Analizi, Andrew'un asla sevmeyi öğrenmediğiydi. Ailesinin sessiz davranışlarının duygusal ihmalden kaynaklandığını.

Çiftin duygularını ifade etmenin farklı yolları vardı

Birbirlerinin aileleri hakkındaki değerlendirmelerinin kritik olduğunu fark edebilirsiniz.

Partnerlerinin ailelerinin ilişkilerini nasıl etkilediğini düşündüklerinde, ikisi de arzuladıkları yakınlığı yaratmada sorunun diğer kişinin ailesi olduğuna karar vermişlerdi.

Ancak benim analizim, her ikisinin de ailesinin birbirini derinden sevdiği yönündeydi.

Sadece birbirlerini farklı seviyorlardı.

Sarah'nın ailesi, Sarah'ya duyguların dizginlenmemesi gerektiğini öğretti. Ailesi, olumlu ve olumsuz duyguları paylaşmaya inanıyordu. Öfke bile ailesinde bağlantı kurma şansıydı. Birbirinize bağırmaktan gerçekten kötü bir şey gelmezdi, aslında bazen iyi bir çığlıktan sonra iyi hissettirirdi.

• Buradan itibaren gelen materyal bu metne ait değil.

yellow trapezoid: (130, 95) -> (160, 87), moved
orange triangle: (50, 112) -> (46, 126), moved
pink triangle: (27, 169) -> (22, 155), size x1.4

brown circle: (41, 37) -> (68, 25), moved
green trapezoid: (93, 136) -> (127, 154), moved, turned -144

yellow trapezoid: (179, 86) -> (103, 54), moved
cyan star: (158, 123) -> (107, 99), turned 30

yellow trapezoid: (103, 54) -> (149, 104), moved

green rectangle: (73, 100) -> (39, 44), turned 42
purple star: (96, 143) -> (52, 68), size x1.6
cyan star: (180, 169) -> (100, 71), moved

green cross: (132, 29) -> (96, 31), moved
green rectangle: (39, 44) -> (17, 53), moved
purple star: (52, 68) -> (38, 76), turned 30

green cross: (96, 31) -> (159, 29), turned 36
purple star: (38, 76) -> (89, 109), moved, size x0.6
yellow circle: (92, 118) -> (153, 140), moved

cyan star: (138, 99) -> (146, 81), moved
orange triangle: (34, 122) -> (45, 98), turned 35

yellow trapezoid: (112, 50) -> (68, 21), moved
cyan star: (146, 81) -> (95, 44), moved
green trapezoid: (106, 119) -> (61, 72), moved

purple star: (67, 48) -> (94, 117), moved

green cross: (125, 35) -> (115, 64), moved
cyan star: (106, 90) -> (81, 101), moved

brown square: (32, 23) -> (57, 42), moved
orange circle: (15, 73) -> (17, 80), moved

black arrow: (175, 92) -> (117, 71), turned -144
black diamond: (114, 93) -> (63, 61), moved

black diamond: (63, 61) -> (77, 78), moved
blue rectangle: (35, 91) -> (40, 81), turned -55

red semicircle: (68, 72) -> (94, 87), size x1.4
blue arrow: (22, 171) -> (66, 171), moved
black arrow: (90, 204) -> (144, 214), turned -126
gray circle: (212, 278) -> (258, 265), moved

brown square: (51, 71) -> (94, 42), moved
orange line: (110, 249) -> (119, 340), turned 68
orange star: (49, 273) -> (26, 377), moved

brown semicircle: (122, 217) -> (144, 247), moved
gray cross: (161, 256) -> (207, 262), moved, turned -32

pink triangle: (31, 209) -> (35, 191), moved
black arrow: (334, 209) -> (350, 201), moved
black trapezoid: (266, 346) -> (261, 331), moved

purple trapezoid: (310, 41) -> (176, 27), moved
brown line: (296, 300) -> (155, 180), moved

Andrew'un ailesinde sevgi, sakin ve sessiz bir ortam yaratılarak gösterildi. Mahremiyete izin verilerek saygı gösterildi. Çocukların bir şeye ihtiyaçları olduğunda veya paylaşmak istediklerinde ama asla merak etmeden ebeveynlerine gelmelerine izin vererek. Çatışmaya girmemekle koruma sağlandı.

Peki hangi yol doğru?

Bu cevaplaması zor bir soru. Andrew ve Sarah'nın aileleri bunu doğru yaptı. Sağlıklı, mutlu ve uyumlu çocuklar yetiştirdiler. Ancak her iki tarz da yeni yarattıkları aile içinde doğru olmayacaktır.

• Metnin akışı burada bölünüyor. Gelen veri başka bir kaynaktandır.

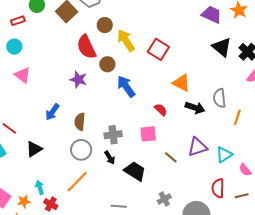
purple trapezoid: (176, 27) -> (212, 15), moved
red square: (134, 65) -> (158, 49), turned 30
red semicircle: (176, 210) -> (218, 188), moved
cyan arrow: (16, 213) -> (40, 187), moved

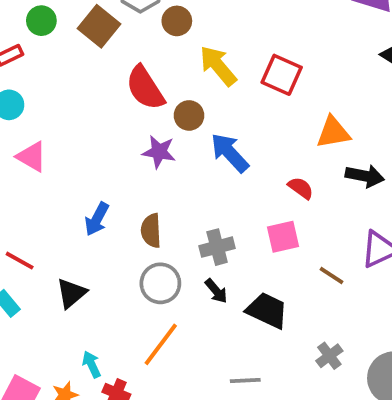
brown circle: (105, 25) -> (177, 21), moved
purple star: (78, 80) -> (159, 152), moved
orange triangle: (181, 83) -> (333, 132), turned -30

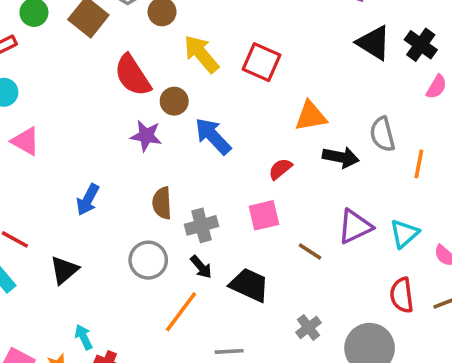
red semicircle: (301, 188) -> (280, 169), turned -75
brown semicircle: (151, 231) -> (162, 203), moved
orange line: (161, 344) -> (181, 312), moved

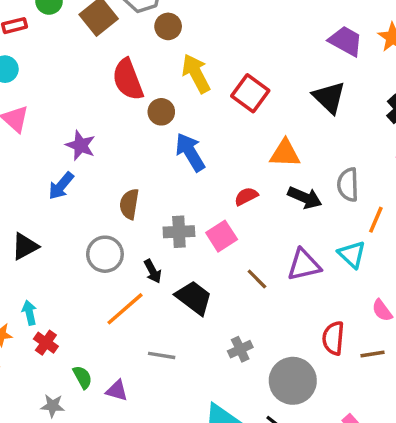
black triangle: (374, 43) -> (329, 97), moved
purple star: (146, 136) -> (81, 145), moved
pink square: (264, 215) -> (222, 236), turned -32
gray cross: (202, 225) -> (179, 232), moved
cyan triangle: (404, 234) -> (352, 254), moved, turned -48

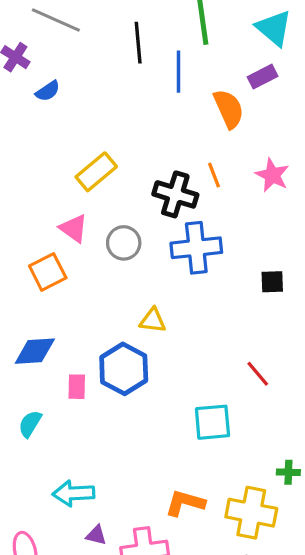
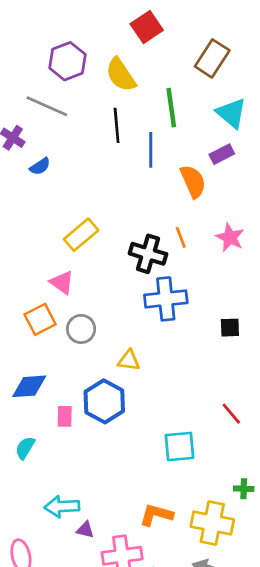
gray circle: (124, 243) -> (81, 329), moved
red line: (258, 374) -> (231, 414), moved
purple triangle: (96, 535) -> (85, 530), moved

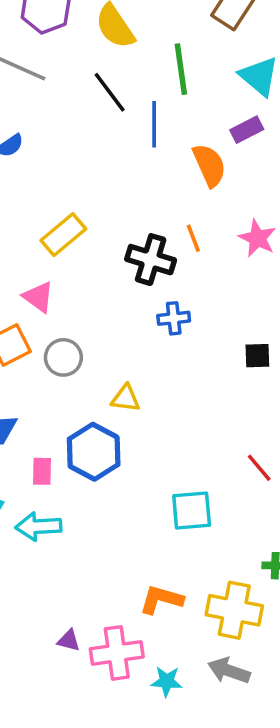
black line: (117, 125) -> (110, 92), turned -32
blue cross: (166, 299) -> (174, 318), size x0.6
cyan arrow: (62, 507) -> (38, 527), moved
purple triangle: (85, 530) -> (69, 640), moved

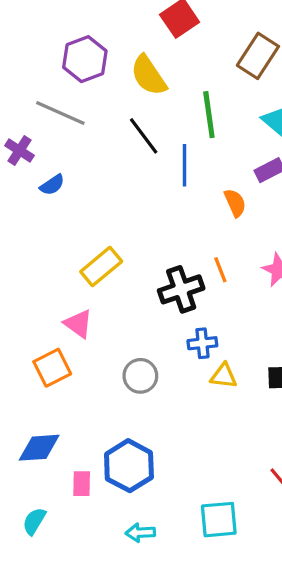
orange semicircle: (209, 165) -> (235, 203), size x0.7
black cross: (151, 260) -> (181, 289), turned -36
gray circle: (63, 357) -> (140, 376), moved
yellow triangle: (126, 398) -> (224, 376), moved
cyan arrow: (38, 527) -> (140, 533), moved, size x0.7

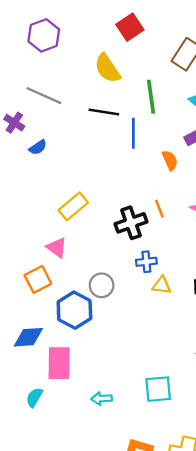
purple hexagon: (85, 59) -> (44, 35), moved
black line: (144, 136) -> (104, 112), turned -44
blue hexagon: (129, 466) -> (74, 310), moved
pink rectangle: (82, 484) -> (59, 363), size x1.8
cyan semicircle: (34, 521) -> (34, 397), moved

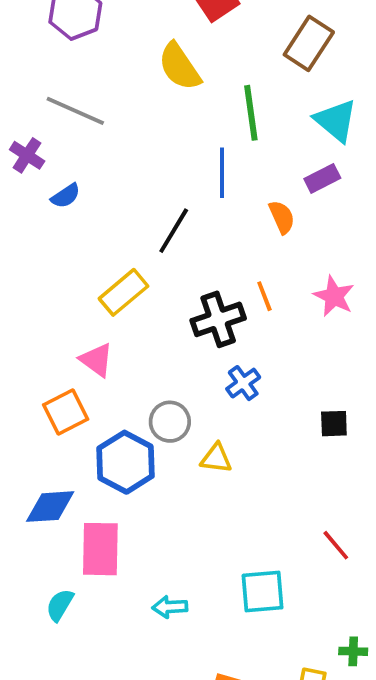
black line: (104, 112) -> (174, 231), moved, turned -68
blue cross: (146, 262) -> (243, 383), turned -30
yellow triangle: (162, 285) -> (216, 458), moved

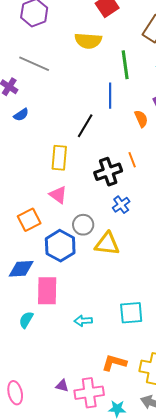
yellow semicircle: (180, 67) -> (88, 41), turned -52
blue semicircle: (66, 196) -> (21, 115), moved
yellow rectangle: (124, 292) -> (59, 158), turned -45
pink triangle: (97, 360) -> (58, 195), moved
yellow triangle: (216, 458) -> (107, 244), size x1.5

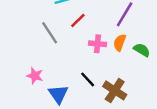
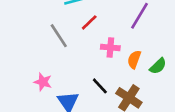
orange semicircle: (120, 43) -> (134, 59), moved
green semicircle: (142, 50) -> (158, 66), moved, turned 105

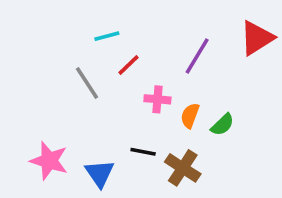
pink star: (43, 82) -> (49, 161), moved, size x1.5
black line: (100, 86) -> (143, 152), turned -36

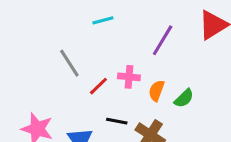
cyan line: (107, 36) -> (103, 20), moved
red line: (129, 65) -> (98, 86), moved

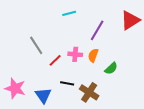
cyan line: (103, 20) -> (69, 13), moved
orange semicircle: (156, 91) -> (93, 55), moved

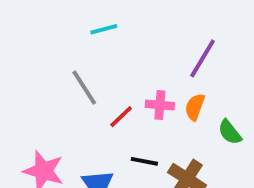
cyan line: (69, 13) -> (104, 29), moved
green semicircle: (111, 68) -> (230, 132), turned 96

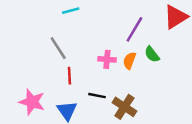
red line: (121, 117) -> (69, 76), moved, turned -49
green semicircle: (230, 132) -> (152, 54), moved

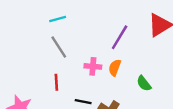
gray line: (58, 48) -> (59, 47), moved
green semicircle: (152, 54) -> (144, 83), moved

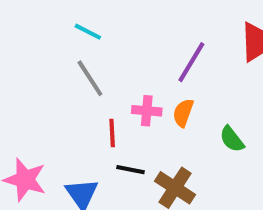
cyan line: (58, 19) -> (88, 32), turned 42
red line: (56, 82) -> (112, 133), moved

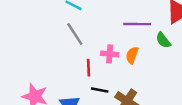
purple line: (191, 62) -> (137, 24), turned 60
green semicircle: (232, 139) -> (163, 40), moved

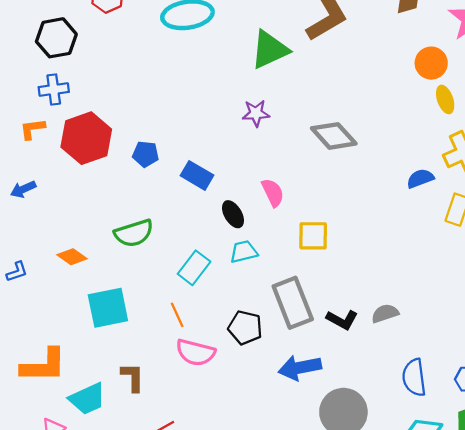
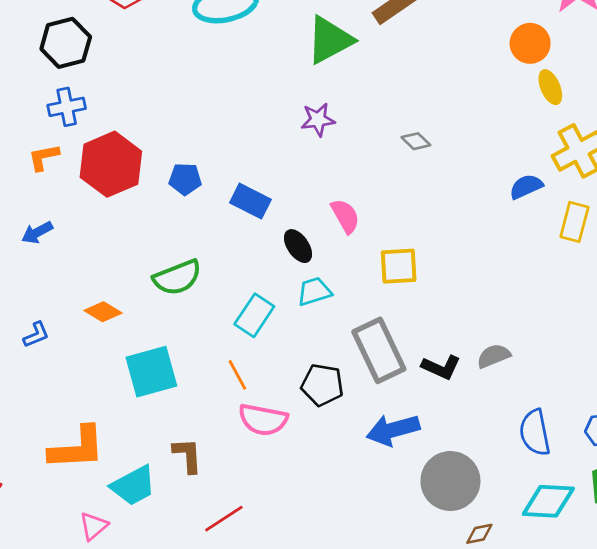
gray diamond: (334, 136) -> (416, 141), size x0.5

Her ortağın davranışları hakkında farkındalık oluşturmak

Ailelerinden miras aldıkları davranışlar hakkında farkındalık oluşturmaları ve neyin kalacağına ve neyin gideceğine bilinçli olarak karar vermeleri gerekecek. Eşleri hakkındaki anlayışlarını derinleştirmeleri ve aile felsefelerinden ödün vermeye istekli olmaları gerekecek.

İlişkinizi etkileyen çocukluk yaraları

Aile yetiştirmenin bir başka etkisi de, eşinizin sizde olmayanı size vermesini beklemektir. Hepimizin çocukluktan kalma kalıcı yaraları var ve onları iyileştirmek için sınırsız enerji harcıyoruz.

Çoğu zaman bu girişimlerin farkında olmayız ama yine de oradalar. Hiç anlaşılmamak gibi kalıcı bir yaraya sahip olduğumuzda, umutsuzca doğrulama ararız.

Sözlü tacizde bulunan ana babamız yaralandığında, nezaket ararız. Ailelerimiz gürültülü olduğunda sessizlik isteriz. Terk edildiğimizde güvenlik isteriz. Ve sonra ortaklarımızı, bu şeyleri bizim için yapma konusunda ulaşılmaz bir standartta tutuyoruz. Yapamadıklarında eleştiririz. Sevilmediğimizi ve hayal kırıklığına uğradığımızı hissediyoruz.

Geçmişinizi iyileştirebilecek bir ruh eşi bulacağınız ümidi ortak bir umuttur ve bu nedenle de ortak bir hayal kırıklığıdır.

Kendinizi bu yaralardan iyileştirmek ileriye giden tek yoldur.

Partnerinizin bu işteki amacı, bunu yaparken elinizi tutmaktır. “Seni neyin incittiğini görüyorum ve buradayım. dinlemek istiyorum. Sana destek olmak istiyorum” dedi.

*Hikaye bir genelleme olarak anlatılmıştır ve gördüğüm herhangi bir çifte dayanmamaktadır.